> READING TEXT:
Now it’s also a restaurant in Spitalfields, one serving new-wave Jewish food: the Sephardi rainbow of tahini-splattered and pomegranate-scattered vegetable-centric dishes – a cuisine that was brought to the London masses by Ottolenghi and is now preached across town at the likes of The Palomar and The Barbary, Berber and Q, and The Good Egg. The Bubala team – head chef Helen and general manager Marc – have between them worked at all four of these temples to wood-fired cauliflower and aubergine, and worked out that with this kind of food you don't actually need meat at all. You don’t need to mention your meat-free mission either – just make your veg so tasty your customers either don’t notice or don’t care.

> DATASET SECTION:
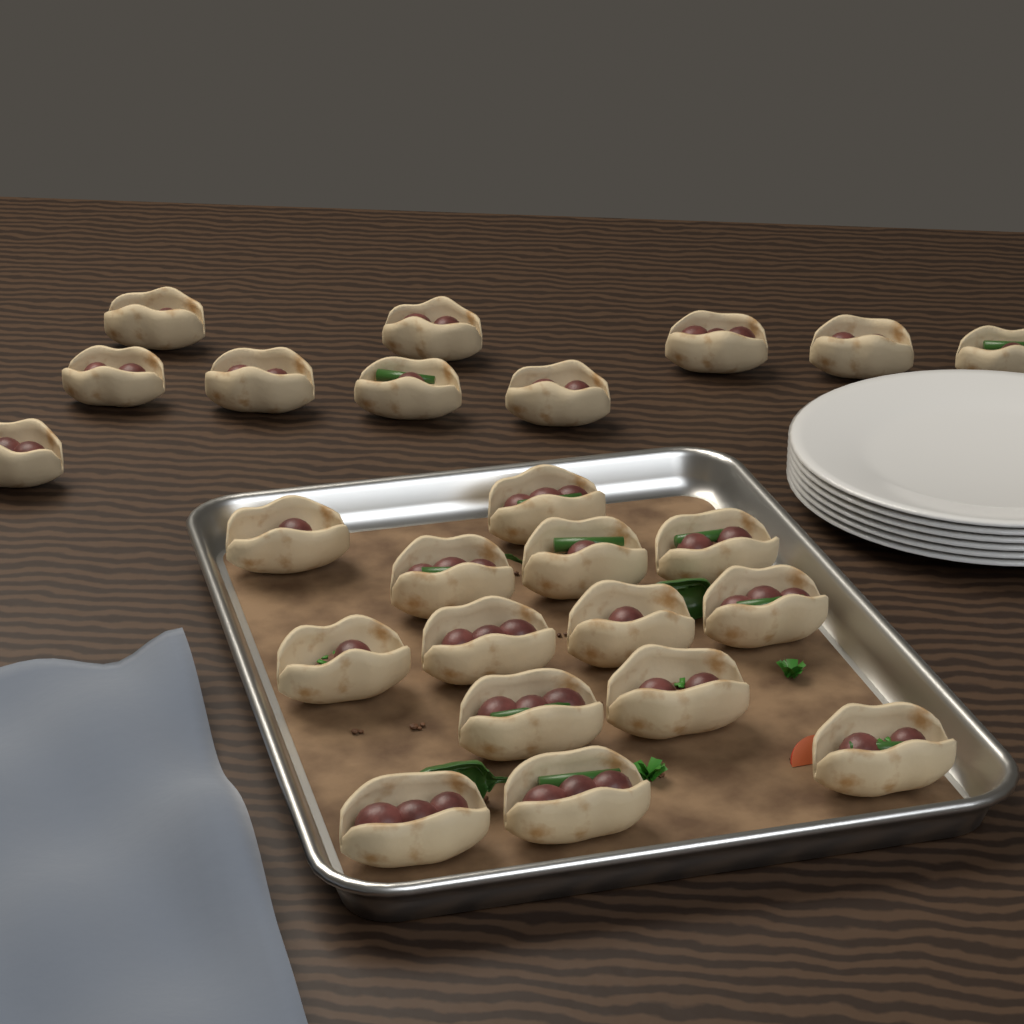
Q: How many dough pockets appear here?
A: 24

> SET EXERCISE:
In the restaurant text above, who is the Bubala team's head chef? Please answer in a few words.

> OUTPUT FOR THIS TASK:
Helen